TASK TO CARRY OUT: Turn part of the items below into a numbered list. Begin at the line that contains "return frameworks", stop after the line that contains "monitor\_progress(PSM)", and skip any blank lines.

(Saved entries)
>>>>
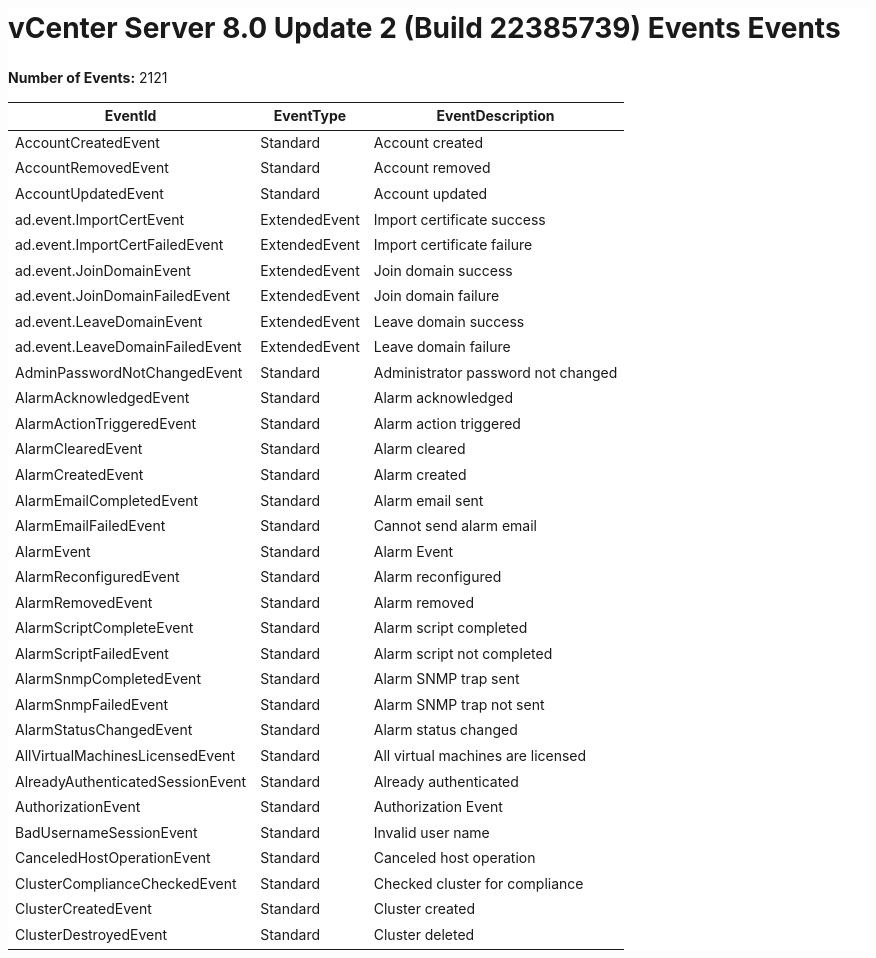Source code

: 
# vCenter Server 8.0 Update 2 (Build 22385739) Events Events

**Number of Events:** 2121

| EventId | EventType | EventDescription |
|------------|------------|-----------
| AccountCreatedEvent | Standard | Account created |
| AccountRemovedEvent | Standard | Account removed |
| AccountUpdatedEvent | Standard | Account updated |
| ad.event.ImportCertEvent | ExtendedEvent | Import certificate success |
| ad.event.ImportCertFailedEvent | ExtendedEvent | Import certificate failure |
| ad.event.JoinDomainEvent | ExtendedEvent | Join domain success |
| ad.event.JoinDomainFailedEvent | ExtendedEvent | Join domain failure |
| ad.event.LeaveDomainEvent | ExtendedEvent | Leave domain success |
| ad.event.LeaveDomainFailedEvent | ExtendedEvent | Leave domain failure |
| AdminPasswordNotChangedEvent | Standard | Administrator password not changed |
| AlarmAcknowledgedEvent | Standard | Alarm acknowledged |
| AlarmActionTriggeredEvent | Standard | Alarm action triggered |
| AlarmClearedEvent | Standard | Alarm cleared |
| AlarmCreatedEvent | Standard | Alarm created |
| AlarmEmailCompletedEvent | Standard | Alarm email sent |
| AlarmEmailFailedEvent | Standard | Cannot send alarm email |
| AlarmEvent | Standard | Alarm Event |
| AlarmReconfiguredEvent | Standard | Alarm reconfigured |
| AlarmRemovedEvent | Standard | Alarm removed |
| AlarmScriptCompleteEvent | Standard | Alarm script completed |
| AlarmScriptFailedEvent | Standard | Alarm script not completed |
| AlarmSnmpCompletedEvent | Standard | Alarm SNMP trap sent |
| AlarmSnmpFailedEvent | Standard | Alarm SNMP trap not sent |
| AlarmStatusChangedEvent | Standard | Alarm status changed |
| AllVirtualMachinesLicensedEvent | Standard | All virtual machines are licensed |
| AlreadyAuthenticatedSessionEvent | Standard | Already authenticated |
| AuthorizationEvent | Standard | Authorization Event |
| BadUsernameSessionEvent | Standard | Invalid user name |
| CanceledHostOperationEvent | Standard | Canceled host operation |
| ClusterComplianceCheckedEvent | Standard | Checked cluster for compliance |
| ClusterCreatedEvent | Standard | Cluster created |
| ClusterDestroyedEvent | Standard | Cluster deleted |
<<<<
>>>>
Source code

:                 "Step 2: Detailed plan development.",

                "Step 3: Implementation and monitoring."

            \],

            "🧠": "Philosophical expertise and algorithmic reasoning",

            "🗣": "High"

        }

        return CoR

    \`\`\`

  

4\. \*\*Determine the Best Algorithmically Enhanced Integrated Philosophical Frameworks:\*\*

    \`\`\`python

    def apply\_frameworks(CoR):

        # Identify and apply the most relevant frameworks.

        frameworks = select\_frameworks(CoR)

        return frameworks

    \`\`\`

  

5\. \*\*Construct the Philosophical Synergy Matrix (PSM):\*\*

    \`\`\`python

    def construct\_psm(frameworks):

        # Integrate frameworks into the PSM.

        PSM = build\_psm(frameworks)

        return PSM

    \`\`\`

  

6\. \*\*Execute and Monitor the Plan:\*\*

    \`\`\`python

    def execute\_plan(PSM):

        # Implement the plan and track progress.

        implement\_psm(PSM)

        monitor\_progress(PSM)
<<<<
TASK ANSWER:
1.         return frameworks
2.     \`\`\`
3. 5\. \*\*Construct the Philosophical Synergy Matrix (PSM):\*\*
4.     \`\`\`python
5.     def construct\_psm(frameworks):
6.         # Integrate frameworks into the PSM.
7.         PSM = build\_psm(frameworks)
8.         return PSM
9.     \`\`\`
10. 6\. \*\*Execute and Monitor the Plan:\*\*
11.     \`\`\`python
12.     def execute\_plan(PSM):
13.         # Implement the plan and track progress.
14.         implement\_psm(PSM)
15.         monitor\_progress(PSM)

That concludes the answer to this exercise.